╭──
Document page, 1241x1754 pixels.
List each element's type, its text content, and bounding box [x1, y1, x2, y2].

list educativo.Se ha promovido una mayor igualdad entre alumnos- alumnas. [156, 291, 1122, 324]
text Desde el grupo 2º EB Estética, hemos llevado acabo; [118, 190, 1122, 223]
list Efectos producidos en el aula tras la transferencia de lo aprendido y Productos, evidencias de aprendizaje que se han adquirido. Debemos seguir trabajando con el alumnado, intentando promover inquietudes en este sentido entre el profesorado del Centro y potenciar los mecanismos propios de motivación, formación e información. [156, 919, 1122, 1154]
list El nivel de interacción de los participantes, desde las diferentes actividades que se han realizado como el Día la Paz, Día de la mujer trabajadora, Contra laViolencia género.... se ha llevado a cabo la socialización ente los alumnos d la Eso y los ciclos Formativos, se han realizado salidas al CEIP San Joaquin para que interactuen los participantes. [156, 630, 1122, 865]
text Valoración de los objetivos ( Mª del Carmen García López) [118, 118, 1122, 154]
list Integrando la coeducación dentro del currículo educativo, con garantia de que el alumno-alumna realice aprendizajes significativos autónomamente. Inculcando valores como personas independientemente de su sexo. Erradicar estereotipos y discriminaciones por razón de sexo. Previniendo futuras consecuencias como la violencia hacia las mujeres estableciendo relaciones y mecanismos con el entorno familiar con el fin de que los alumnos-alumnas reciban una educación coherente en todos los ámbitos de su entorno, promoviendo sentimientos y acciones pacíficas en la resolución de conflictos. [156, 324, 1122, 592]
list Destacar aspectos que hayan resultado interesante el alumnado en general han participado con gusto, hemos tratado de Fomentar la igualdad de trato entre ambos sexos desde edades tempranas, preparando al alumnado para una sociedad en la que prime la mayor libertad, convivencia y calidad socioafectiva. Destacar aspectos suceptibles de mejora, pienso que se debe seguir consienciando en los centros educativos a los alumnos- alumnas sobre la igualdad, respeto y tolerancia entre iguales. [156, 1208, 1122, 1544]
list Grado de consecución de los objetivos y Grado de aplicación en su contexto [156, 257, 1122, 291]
╰──
REQUIRED TASK: Please copy out each of the lines above word for word.

RESPONSE TO THIS EXERCISE:
Document page, 1241x1754 pixels.
List each element's type, its text content, and bounding box [x1, y1, x2, y2].

list educativo.Se ha promovido una mayor igualdad entre alumnos- alumnas. [156, 291, 1122, 324]
text Desde el grupo 2º EB Estética, hemos llevado acabo; [118, 190, 1122, 223]
list Efectos producidos en el aula tras la transferencia de lo aprendido y Productos, evidencias de aprendizaje que se han adquirido. Debemos seguir trabajando con el alumnado, intentando promover inquietudes en este sentido entre el profesorado del Centro y potenciar los mecanismos propios de motivación, formación e información. [156, 919, 1122, 1154]
list El nivel de interacción de los participantes, desde las diferentes actividades que se han realizado como el Día la Paz, Día de la mujer trabajadora, Contra laViolencia género.... se ha llevado a cabo la socialización ente los alumnos d la Eso y los ciclos Formativos, se han realizado salidas al CEIP San Joaquin para que interactuen los participantes. [156, 630, 1122, 865]
text Valoración de los objetivos ( Mª del Carmen García López) [118, 118, 1122, 154]
list Integrando la coeducación dentro del currículo educativo, con garantia de que el alumno-alumna realice aprendizajes significativos autónomamente. Inculcando valores como personas independientemente de su sexo. Erradicar estereotipos y discriminaciones por razón de sexo. Previniendo futuras consecuencias como la violencia hacia las mujeres estableciendo relaciones y mecanismos con el entorno familiar con el fin de que los alumnos-alumnas reciban una educación coherente en todos los ámbitos de su entorno, promoviendo sentimientos y acciones pacíficas en la resolución de conflictos. [156, 324, 1122, 592]
list Destacar aspectos que hayan resultado interesante el alumnado en general han participado con gusto, hemos tratado de Fomentar la igualdad de trato entre ambos sexos desde edades tempranas, preparando al alumnado para una sociedad en la que prime la mayor libertad, convivencia y calidad socioafectiva. Destacar aspectos suceptibles de mejora, pienso que se debe seguir consienciando en los centros educativos a los alumnos- alumnas sobre la igualdad, respeto y tolerancia entre iguales. [156, 1208, 1122, 1544]
list Grado de consecución de los objetivos y Grado de aplicación en su contexto [156, 257, 1122, 291]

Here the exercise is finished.